## [To-do item]
Take the listing below and write it out again exactly, skipping any picture that it holds.

+===+

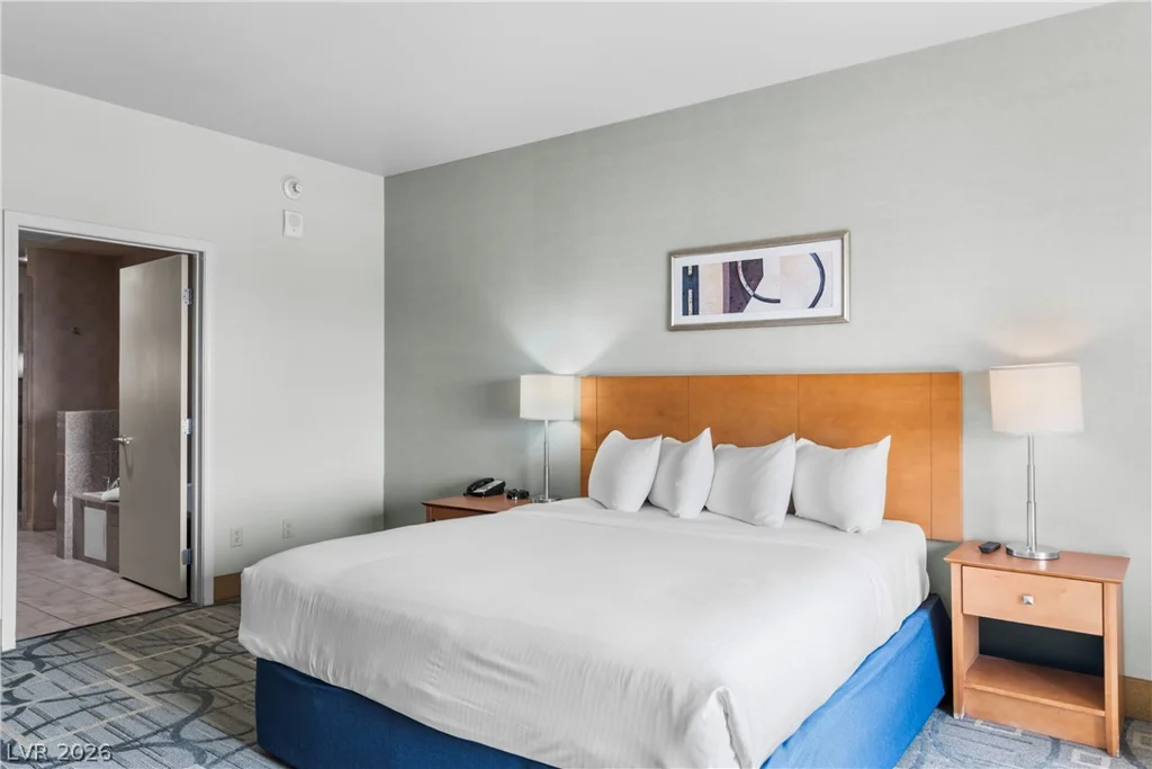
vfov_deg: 53.1
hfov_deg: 73.7
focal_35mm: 24
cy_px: 384
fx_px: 768
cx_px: 576
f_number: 8
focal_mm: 24
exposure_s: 1/25
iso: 400
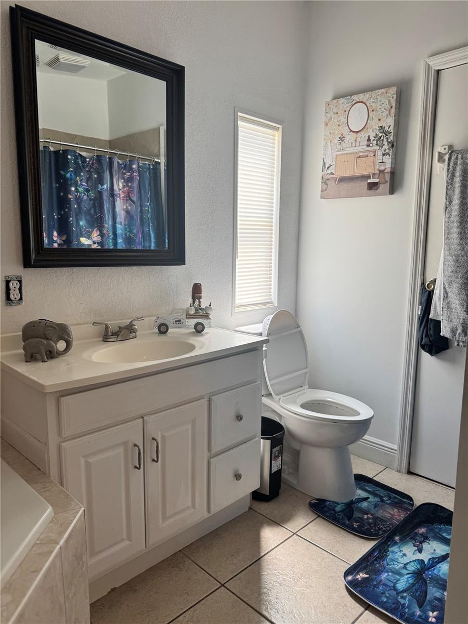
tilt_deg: -8.2
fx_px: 433
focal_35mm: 24
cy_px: 312
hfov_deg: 56.8
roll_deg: +0.5
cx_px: 234
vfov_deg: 71.6
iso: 80
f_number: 1.78
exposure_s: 1/120
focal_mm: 6.76
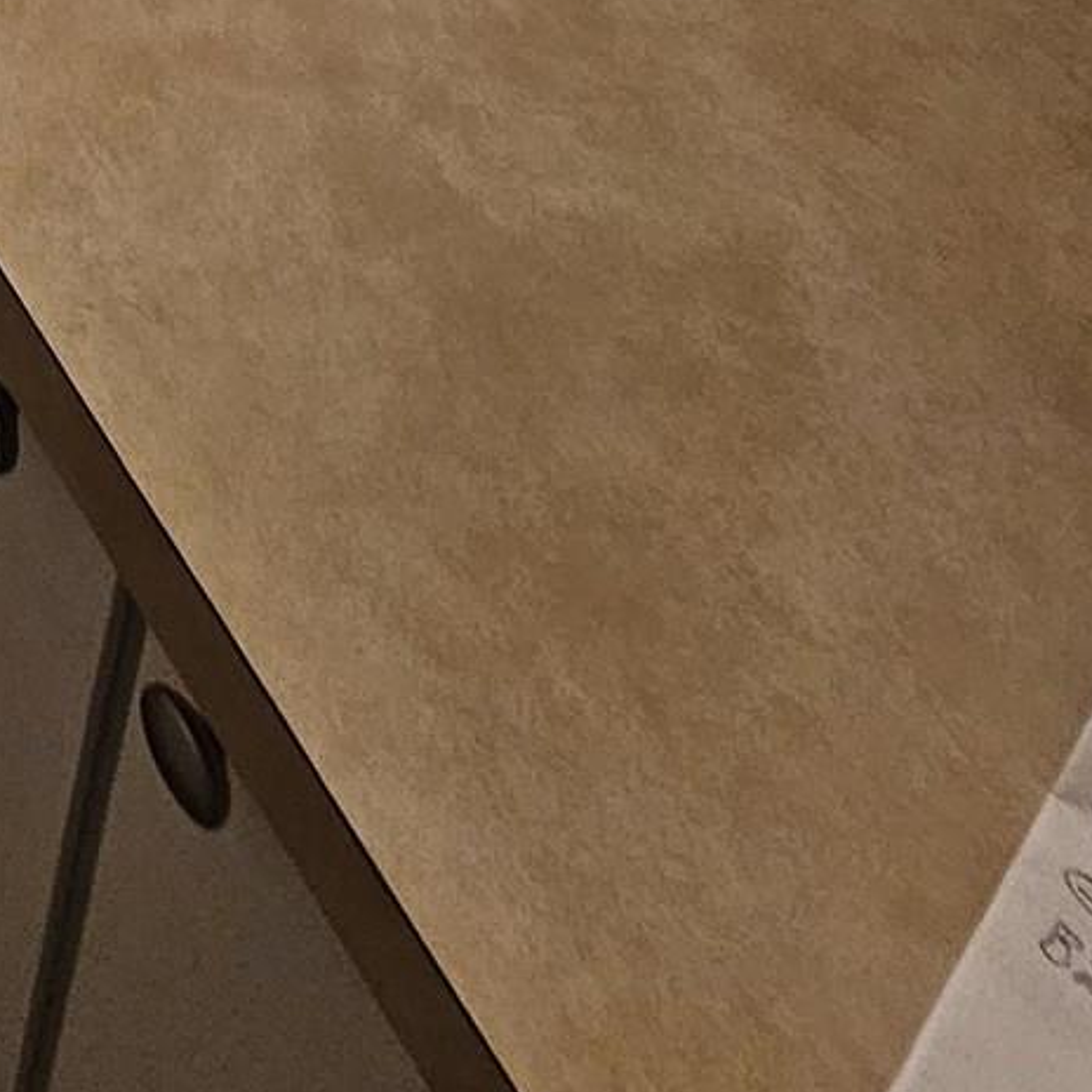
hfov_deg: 21.4
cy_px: -1356
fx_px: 2034
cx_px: -805
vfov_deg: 16.6
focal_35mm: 57
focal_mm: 2.2
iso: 100
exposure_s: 1/60
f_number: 2.2
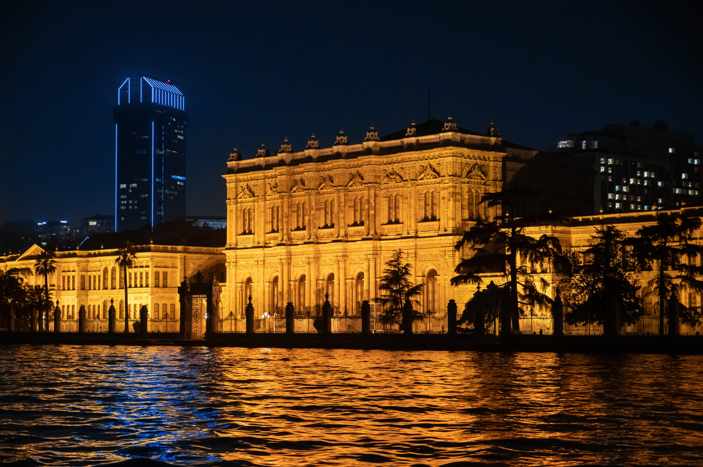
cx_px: 352
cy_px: 234
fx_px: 1366
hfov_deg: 28.9
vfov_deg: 19.4
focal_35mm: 70
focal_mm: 70
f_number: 4
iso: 7200
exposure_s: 1/80
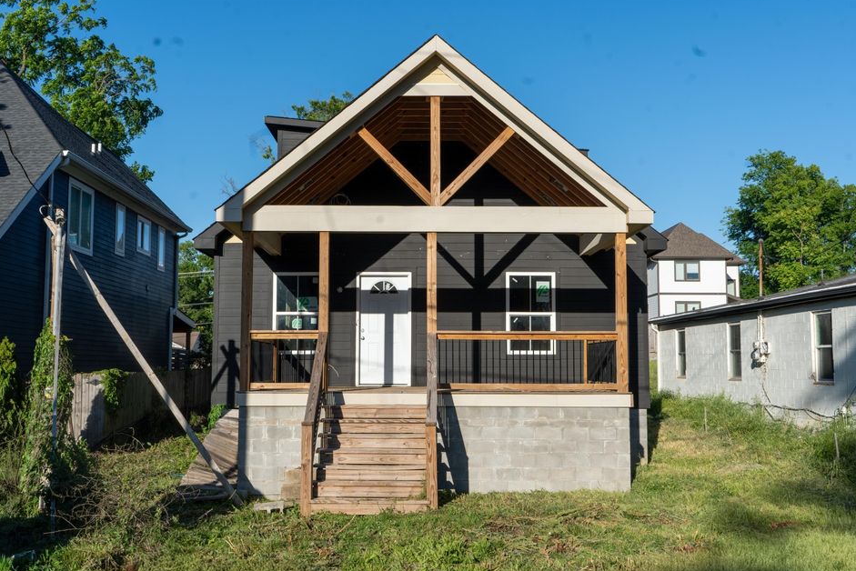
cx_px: 422
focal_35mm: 37
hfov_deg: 51.9
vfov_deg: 36.0
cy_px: 290
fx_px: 880
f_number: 10
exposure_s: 1/200
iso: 100
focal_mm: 34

+===+

## [Written solution]
vfov_deg: 53.1
hfov_deg: 73.7
focal_35mm: 24
cy_px: 384
fx_px: 768
cx_px: 576
f_number: 8
focal_mm: 24
exposure_s: 1/25
iso: 400
tilt_deg: -8.2
fx_px: 433
focal_35mm: 24
cy_px: 312
hfov_deg: 56.8
roll_deg: +0.5
cx_px: 234
vfov_deg: 71.6
iso: 80
f_number: 1.78
exposure_s: 1/120
focal_mm: 6.76
hfov_deg: 21.4
cy_px: -1356
fx_px: 2034
cx_px: -805
vfov_deg: 16.6
focal_35mm: 57
focal_mm: 2.2
iso: 100
exposure_s: 1/60
f_number: 2.2
cx_px: 352
cy_px: 234
fx_px: 1366
hfov_deg: 28.9
vfov_deg: 19.4
focal_35mm: 70
focal_mm: 70
f_number: 4
iso: 7200
exposure_s: 1/80
cx_px: 422
focal_35mm: 37
hfov_deg: 51.9
vfov_deg: 36.0
cy_px: 290
fx_px: 880
f_number: 10
exposure_s: 1/200
iso: 100
focal_mm: 34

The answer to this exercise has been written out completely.